Wednesday, September 2, 2015

AIPAC Iran Deal Loss An Opportunity For Change

This morning, Senator Barbara Mikulski indicated she would support the Iran nuclear deal. This brings the total number of supporters in the Senate to 34, meaning that the Senate will not have the 66 votes necessary to override a presidential veto of a congressional resolution of disapproval.

After Congress gave itself authority to review the deal in May, the 159-page document became a partisan battleground, and a source of contention between the United States and Israel. Prime Minister Binyamin Netanyahu called the deal an "historic mistake," raising US-Israel tensions and putting American pro-Israel groups in a tough position (Brent Sasley explains why here). 

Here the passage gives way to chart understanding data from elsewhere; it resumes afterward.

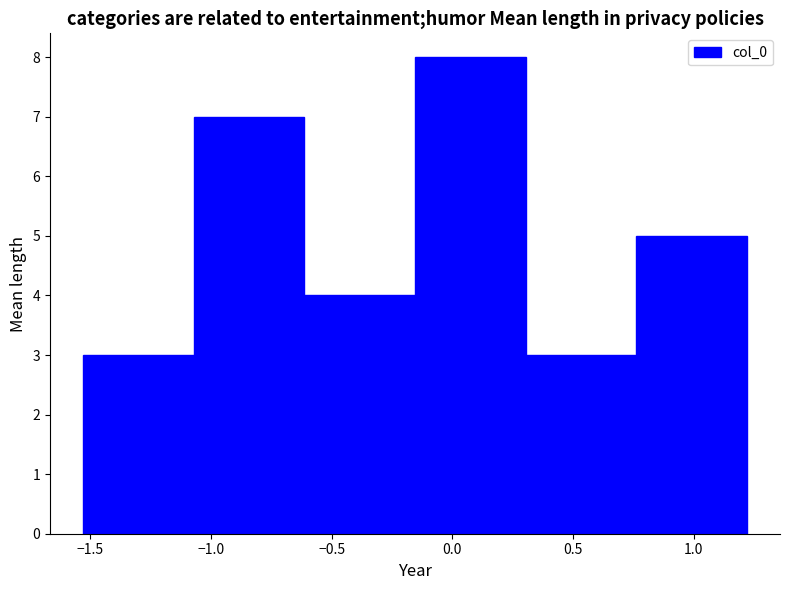

How tall is the bar that spans 0.30 to 0.75 on the x-axis? Neither the bar edges nor the heights are printed on the chart, so give them approximately, as read against the axes.

3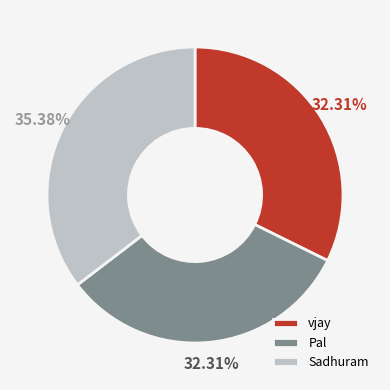

Does Sadhuram account for over 50% of the chart?

No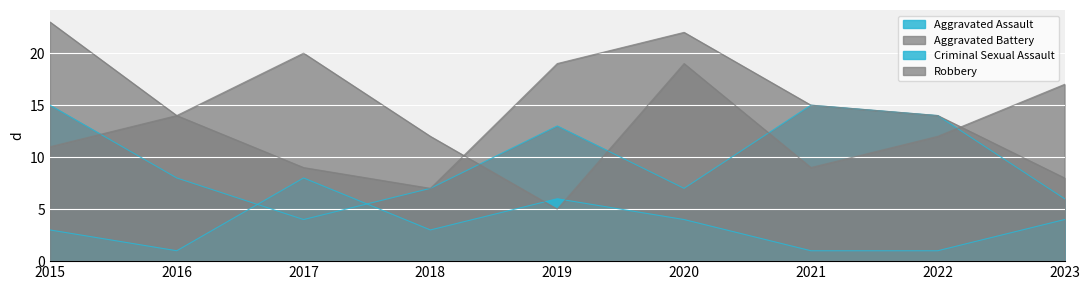

True or false: Criminal Sexual Assault has more than 1 points higher than both neighbors.

True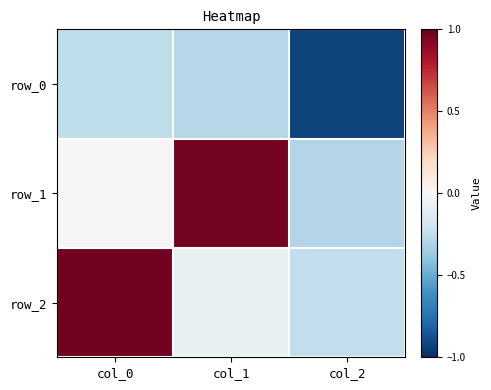

Which series changed the most between col_1 and col_2?

row_1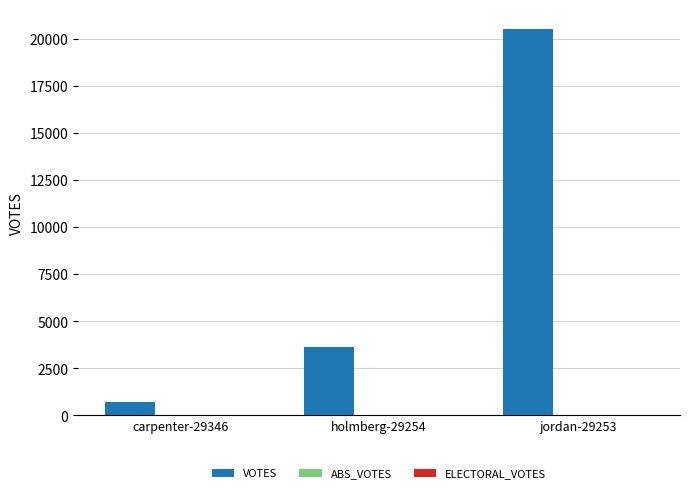

List the labels in order of value, largest first.

jordan-29253, holmberg-29254, carpenter-29346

AIPAC's mission is to "strengthen, protect and promote the US-Israel relationship in ways that enhance the security of Israel and the United States." It aims to support policies that enhance the US-Israel relationship rather than Israeli security itself. Given this mission, a successful strategy for the Iran deal would have been for AIPAC to act as a conduit. It should have tried to clarify the terms of the deal to Israel's leadership, while communicating Israel's specific security concerns to the US government. Sanctions relief for the IRGC, for example, entails real risks for Israel - ones to which the Obama administration has been sympathetic. In turn, Israel has expressed concerns about the text of the deal that US assurances could assuage. There are differences in the American and Israeli positions, but these differences could have been mitigated and Israel's security enhanced had AIPAC acted as a communicative conduit between the administrations.

Instead, AIPAC chose blanket opposition to the entire deal, alienating the administration and empowering its Republican adversaries. It raised $30 million for television ads to oppose the deal in key congressional districts and released fact sheets opposing the agreement. These materials were not only explicitly opposed to the deal, they were often based on arguments with no basis in reality. These frantic but fallacious messages polarized debate and delegitimized Israel's legitimate concerns about the deal. What could have been an opportunity for communication that would have enhanced Israel's security became a partisan political circus. The Iran nuclear deal became a cheap political football in a game based on arguments that would not survive the second week of an "Introduction to International Relations" class. 

AIPAC's campaign was not only ineffective, it was poorly strategized and based on egregious factual errors. It harmed the US-Israel alliance and alienated a Democratic base that will be critical for the future of that alliance. $30 million would have been better spent on taking leaders to Israel, enhancing security dialogues between the US and Israel, or investing in bilateral efforts to improve living conditions for poor or under-served Israelis. 

AIPAC has seen setbacks before, and will likely see them again. However, it should take the time to seriously reconsider the utility of an adversarial and reactionary approach to its stewardship of the US-Israel relationship.